What happened to Databricks Repos?
Azure Databricks rolled out new user interface elements that allow users to work directly with Git repo-backed folders from the Workspace UI, effectively replacing the prior, separate “Repos” feature functionality.
What does this change mean for me?
If you are a user of the Databricks Repos feature for co-versioned Git-based source control of project assets, the core functionality has not changed. The most notable difference is that many contextual UI operations now refer to “Git folders” rather than “Repos”.
For example, a Databricks folder backed by a Git repo could be created by selecting New and then Repo from the UI:
Now, you select New and choose Git folder. Same thing, different name!
This change provides some improvements that simplify working with version-controlled folders:
- Better folder organization: Git folders can be created at any level of the workspace file tree, allowing you to organize your Git folders in a way that works best for your project. For example, you can create Git folders at
/Workspace/Users/<user email>/level_1/level_2/level_3/<Git folder name>
. Repos can only be created at a fixed directory level, such as the root of the Repos user folder like/Workspace/Repos/<user email>/<Repo name>
.- Note: Git folders can contain or collocate with other assets that are not supported by Repos today. Unsupported asset types like DBSQL assets and MLflow experiments can be moved into Git folders. Serialization support for additional assets will be added over time.
- Simplified UI behaviors: This change brings a common workspace interaction–working with Git–directly into your Databricks workspace, and reduces time spent navigating between your workspace and your version-controlled Git folders.

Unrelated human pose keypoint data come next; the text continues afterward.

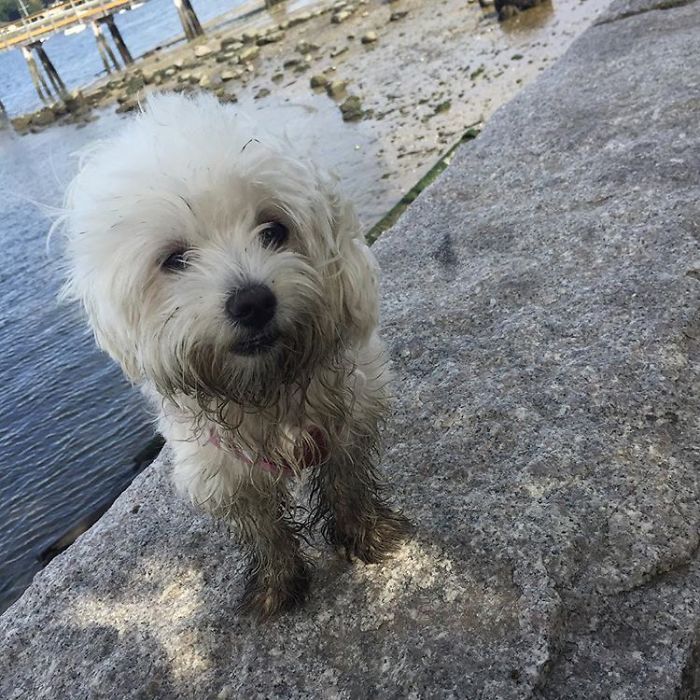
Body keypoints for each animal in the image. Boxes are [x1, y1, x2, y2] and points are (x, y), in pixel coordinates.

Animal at [63, 94, 410, 616]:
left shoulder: (351, 414)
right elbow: (263, 529)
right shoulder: (220, 470)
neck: (265, 389)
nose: (252, 302)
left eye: (274, 230)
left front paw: (366, 534)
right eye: (175, 259)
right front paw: (276, 582)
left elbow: (347, 483)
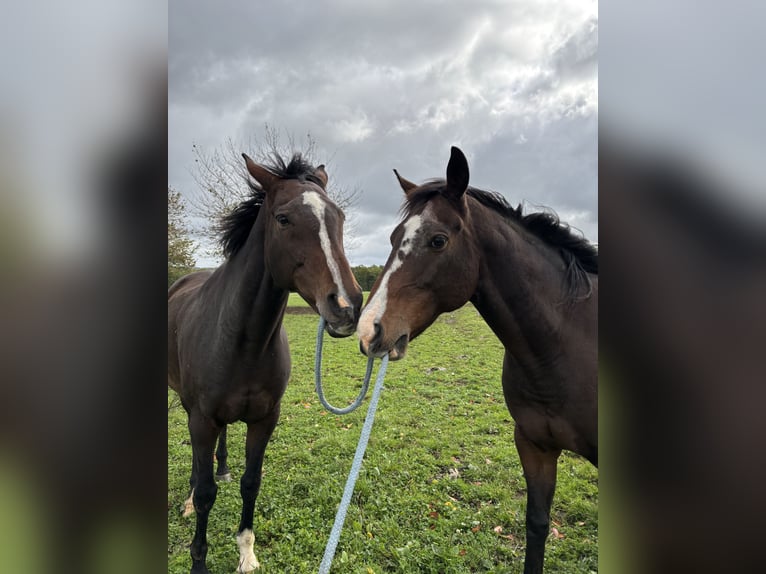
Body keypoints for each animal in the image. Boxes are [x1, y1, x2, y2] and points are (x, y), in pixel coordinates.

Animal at [168, 152, 363, 574]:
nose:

What has changed, specifically?
- Git folders can be created outside of the
/Repos
directory. - Git folders are created by selecting New > Git folder in a Databricks workspace. This creates a new Git folder under
/Workspace/Users/<user-email>/
. - Git folders can be created at various depths of the workspace file tree as long as they are under
/Workspace/Users/<user-email>
. For example, you can create Git folders at/Workspace/Users/<user-email>/level_1/level_2/level_3/<git-folder-name>
. You can have multiple Git folders under/Workspace/Users/<user-email>
. - Unsupported assets are allowed in Git folders. Serialization support for other asset types will be added over time.

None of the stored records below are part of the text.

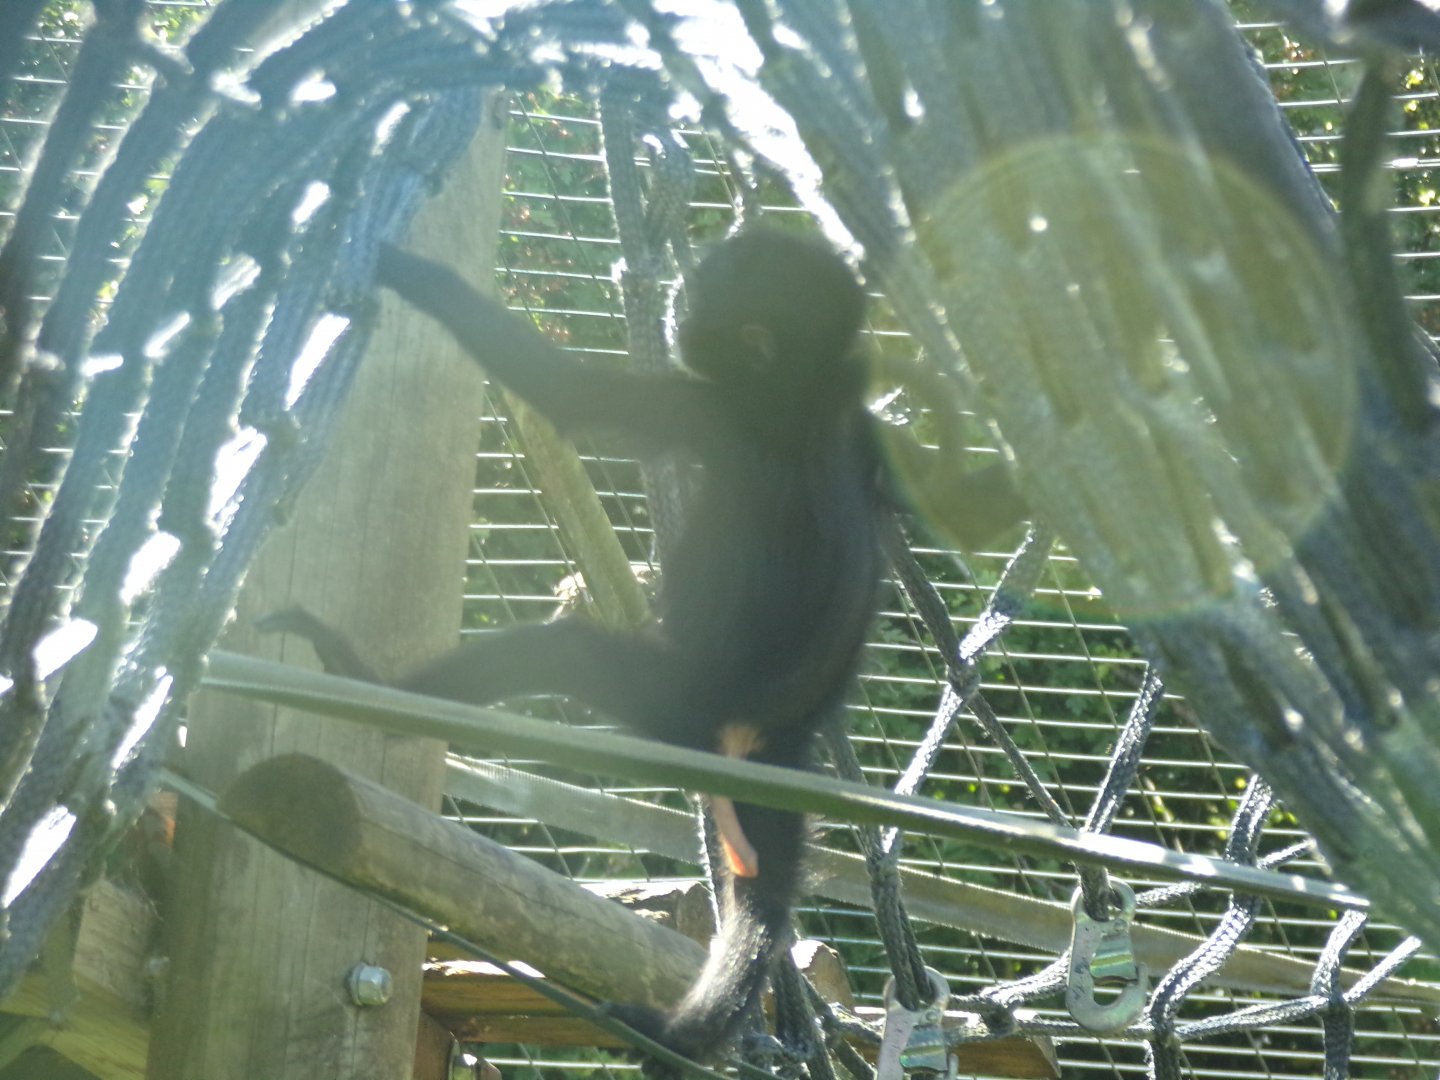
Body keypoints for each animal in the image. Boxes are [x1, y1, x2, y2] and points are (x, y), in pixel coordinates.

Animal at [262, 229, 1023, 1069]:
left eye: (706, 292)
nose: (676, 299)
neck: (804, 391)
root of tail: (755, 731)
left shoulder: (704, 405)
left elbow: (566, 394)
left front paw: (400, 267)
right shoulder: (867, 437)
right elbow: (975, 506)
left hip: (668, 700)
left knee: (560, 655)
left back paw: (364, 680)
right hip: (775, 781)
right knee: (764, 907)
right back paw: (684, 1033)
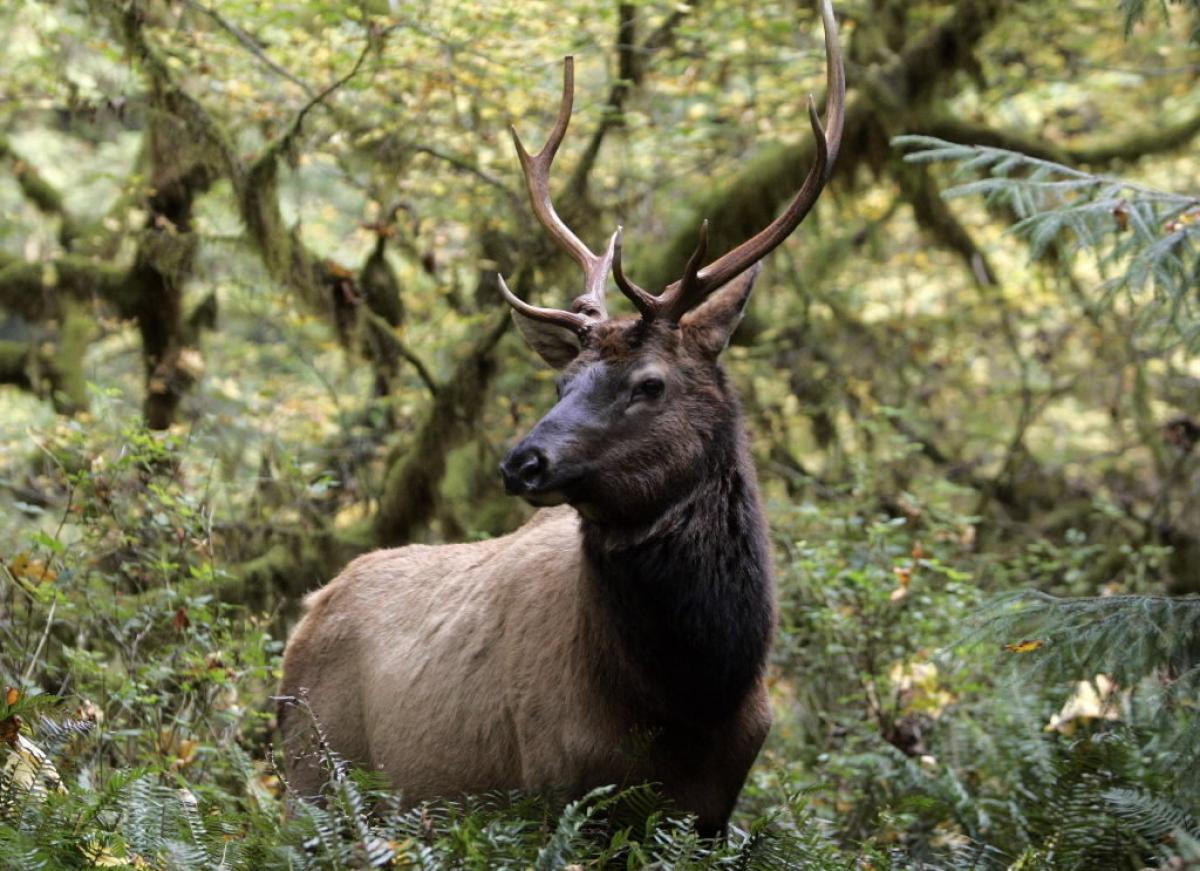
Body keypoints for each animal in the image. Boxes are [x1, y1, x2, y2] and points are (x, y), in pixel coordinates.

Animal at [279, 0, 844, 839]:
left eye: (649, 383)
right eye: (562, 380)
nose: (523, 461)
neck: (690, 703)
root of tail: (306, 613)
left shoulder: (714, 810)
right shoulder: (554, 788)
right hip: (313, 780)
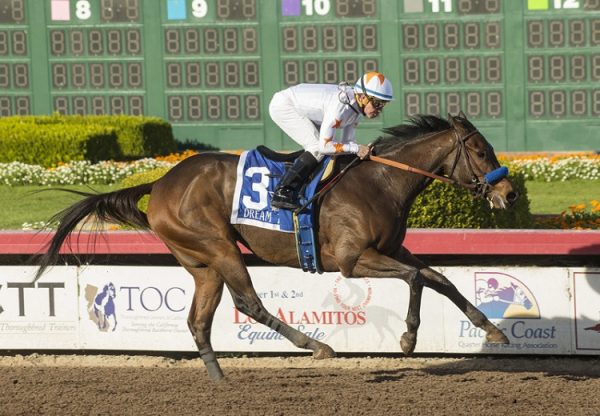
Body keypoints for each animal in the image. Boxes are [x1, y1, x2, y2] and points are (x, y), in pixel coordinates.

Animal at [35, 114, 516, 380]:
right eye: (479, 151)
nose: (509, 194)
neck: (381, 181)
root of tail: (162, 181)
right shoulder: (352, 260)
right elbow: (418, 278)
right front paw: (409, 338)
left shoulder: (392, 250)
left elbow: (439, 278)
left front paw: (490, 329)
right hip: (219, 247)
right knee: (248, 302)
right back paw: (316, 346)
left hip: (201, 263)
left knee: (198, 321)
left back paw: (220, 381)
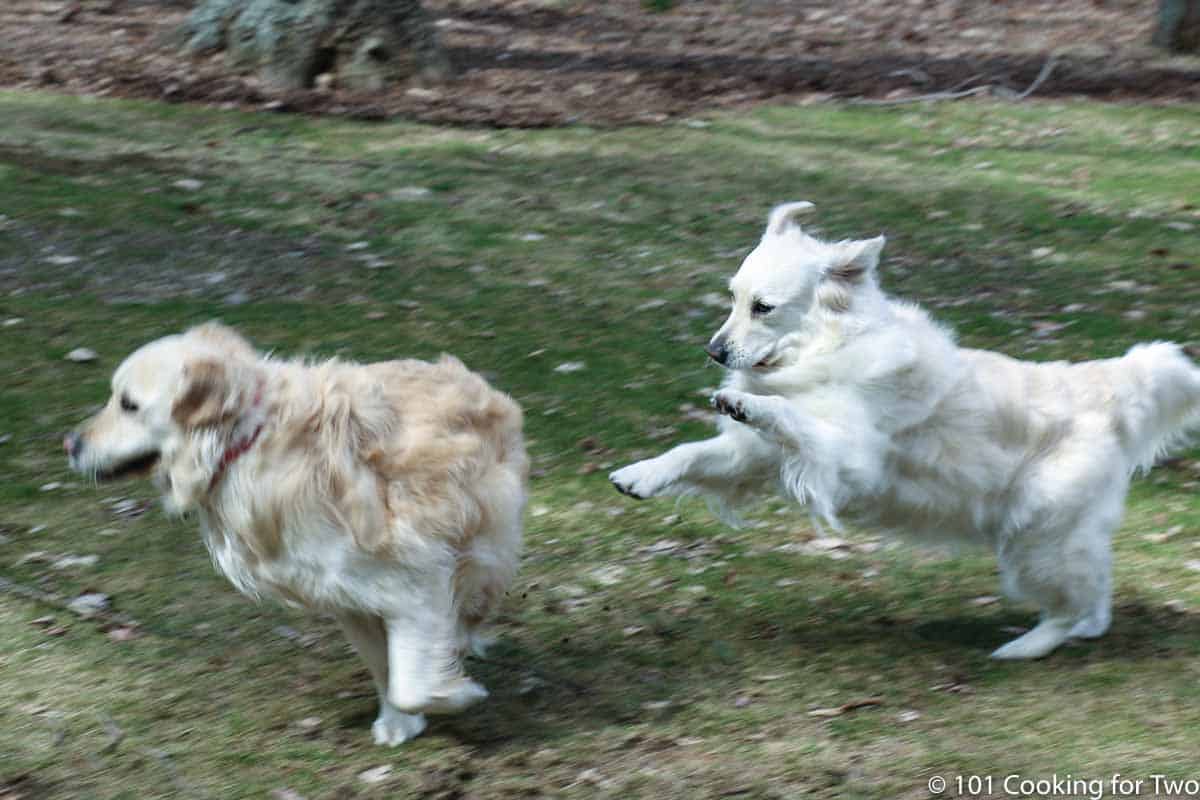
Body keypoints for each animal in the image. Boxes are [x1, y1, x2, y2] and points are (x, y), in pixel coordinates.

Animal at [65, 323, 525, 743]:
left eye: (128, 404)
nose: (69, 443)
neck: (245, 441)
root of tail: (470, 380)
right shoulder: (349, 595)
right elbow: (387, 668)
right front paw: (399, 721)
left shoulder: (415, 574)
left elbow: (411, 682)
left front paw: (454, 693)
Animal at [609, 203, 1200, 662]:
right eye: (732, 297)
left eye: (764, 307)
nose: (713, 351)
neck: (830, 348)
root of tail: (1106, 387)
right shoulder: (753, 457)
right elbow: (691, 452)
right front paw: (640, 474)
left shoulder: (847, 457)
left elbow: (789, 415)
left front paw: (747, 400)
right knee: (1094, 596)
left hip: (1038, 538)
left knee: (1074, 605)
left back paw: (1024, 647)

- Unlike Repos, you cannot create a new Git folder in Databricks without a remote repository URL.
What happens to my current Repos?
If you have Repos defined for your Azure Databricks workspace, they are not going away, and you are not required to migrate those existing Repos to Git folders. Instead, Repos have been integrated into the Azure Databricks workspace user interface and are no longer presented as a separate set of folders organized under a top-level Repo node. They can now be found under the /Workspace
root folder as /Workspace/Repos
.
- Existing
/Repos
references will continue to work. Paths that start with either/Repos
or/Workspace/Repos
refer to the same folder, and declared paths injobs
,dbutils.notebook.run
, and%run
references can remain unchanged. - In a rare case, you must make a one-time modification in your workspace for this redirection to work. For more details about this modification, see References to workspace objects.
Databricks recommends that users create new Git folders instead of Repos if they need to connect to Git source control from the Databricks workspace. Colocating Git repos and other workspace assets makes Git folders more discoverable and easier to manage than Repos.
Git folder permissions
Git folders have the same workspace folder permissions as other workspace folders. Users must have the CAN_MANAGE
permission in order to perform most Git operations.
Which DBR I should use for running code in Git folders?
For consistent code execution between Git folders and legacy Repos, Databricks recommends users run code only in Git folders with DBR 15+.
Current working directory (CWD) behavior
Databricks Runtime (DBR) version 14 or greater allows for the use of relative paths and provides the same current working directory (CWD) experience for all notebooks, where you run the notebook from the current working directory. Current working directory (CWD) behaviors might be inconsistent between notebooks in a Git folder and a non-Git folder for older versions of the Databricks Runtime (DBR).
Python sys.path behavior
Databricks Runtime (DBR) version 14.3 or greater provides the same sys.path
behavior in Git folders as in legacy Repos. With earlier DBR versions, Git folder behavior differs from legacy Repos as the root repo directory is not automatically added to sys.path
for Git folders. For Python, sys.path
contains a list of directories that the interpreter searches when importing modules. If you cannot use DBR 15 or above, you can manually append a folder path to sys.path
as a workaround.
For examples on how to add directories to sys.path
using relative paths, see Import Python and R modules.
Python library precedence
Databricks Runtime (DBR) version 14.3 or greater provides the same Python library precedence in Git folders as in legacy Repos.